Both the secretory rate of insulin and the tissue sensitivity to insulin can be seen as mechanisms necessary for maintaining glucose homeostasis and for the partition of nutrients to the tissues. Diets containing high amounts of glucogenic precursors can therefore be expected to increase the secretory rate of insulin and/or the tissue sensitivity to insulin. The results reported in the literature on the effects of diets on insulin secretion and tissue sensitivity to insulin are not entirely unanimous. The partly contradictory results (e.g. [14,24]) may be explained by the fact there are obviously a number of factors that influence insulin sensitivity e.g. physiological state of the animals and for how long time the experimental diets have been feed. Further, differences in methodology can not be excluded.

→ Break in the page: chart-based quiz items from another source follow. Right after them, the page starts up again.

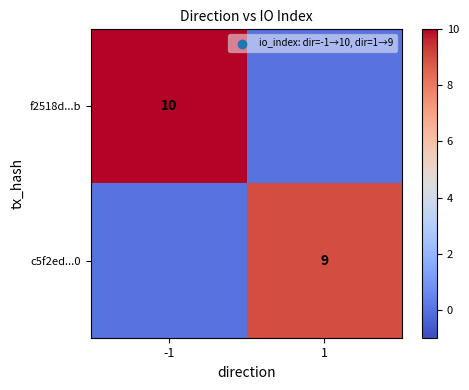

At which category does the chart reach its peak across all series?

-1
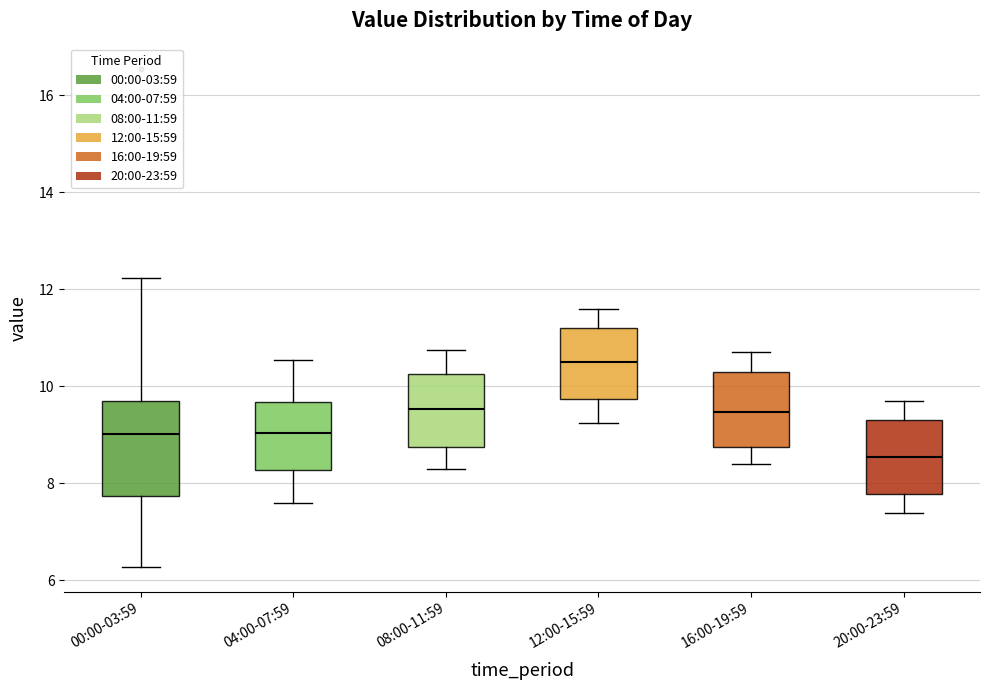

Where does the upper whisker of the box for 20:00-23:59 end on the y-axis? The values are not printed on the chart, so give them approximately, as read against the axis.

9.8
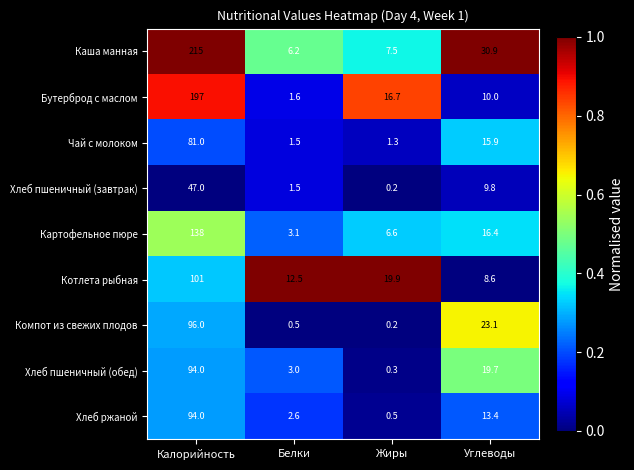

At which label does Хлеб пшеничный (завтрак) first exceed 9?

Калорийность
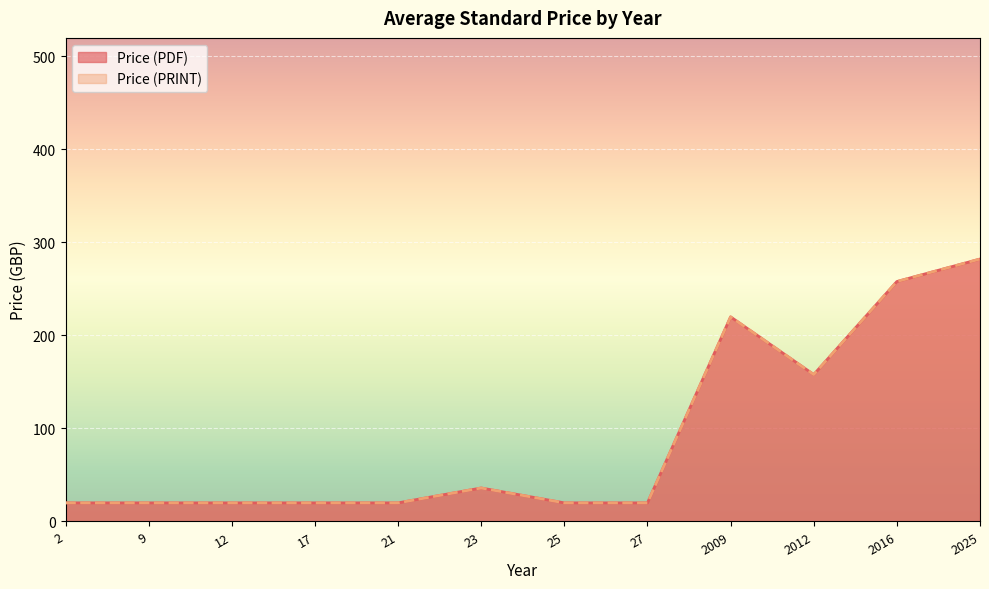

True or false: Price (PRINT) and Price (PDF) intersect in this chart.

False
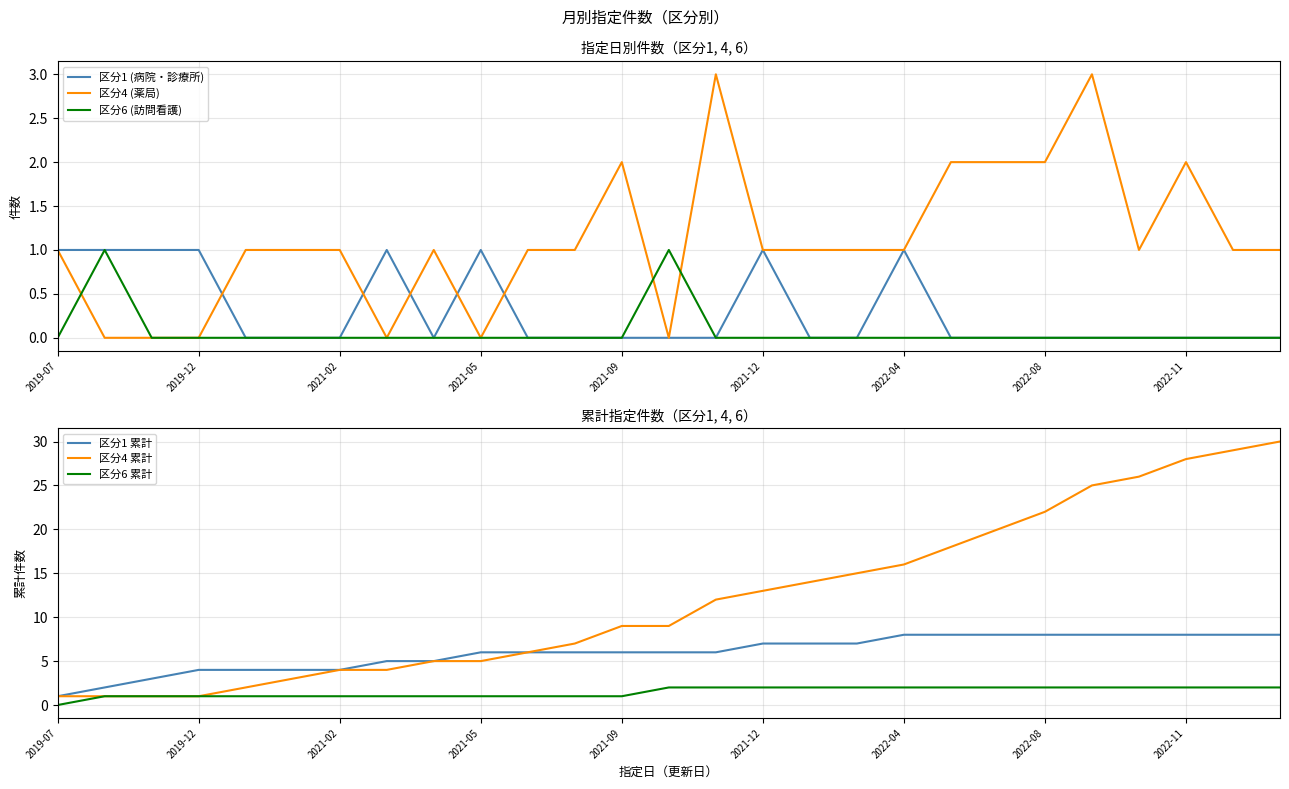

True or false: 区分6 累計 and 区分1 累計 intersect in this chart.

False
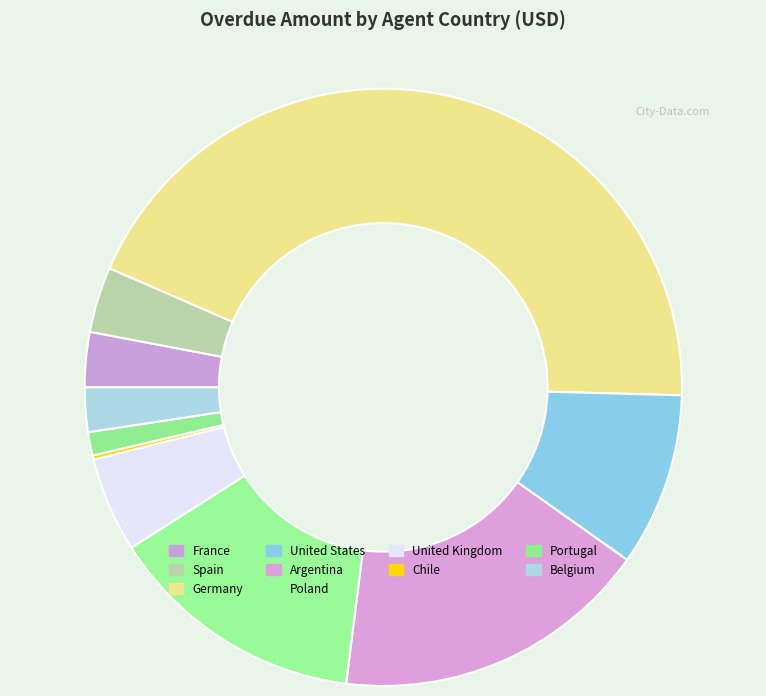

Is there a majority slice in this chart?

No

The influence of the diets on some blood chemical parameters is shown in Table 3. The only parameter that changed significantly was urea. The higher urea level in the HI group weeks 2 and 3 was probably a reflection of the higher protein intake in this group [17,18,3].

The diabetogenic effect of glucocorticoids is well known [29,28] and stressfull handling of the animals could therefore be expected to influence carbohydrate metabolism. However, the cortisol levels were low during the study period and therefore not interfering with the results.

In conclusion, the amount of concentrate used in the present study resulted in growth rates close to the calculated rates, 400 g/day and 900 g/day. Plasma glucose was significantly higher in the HI group, while neither the basal insulin nor insulin sensitivity changed. The amount of concentrate in the HI group was probably too low and the time on the diets too short to induce such changes.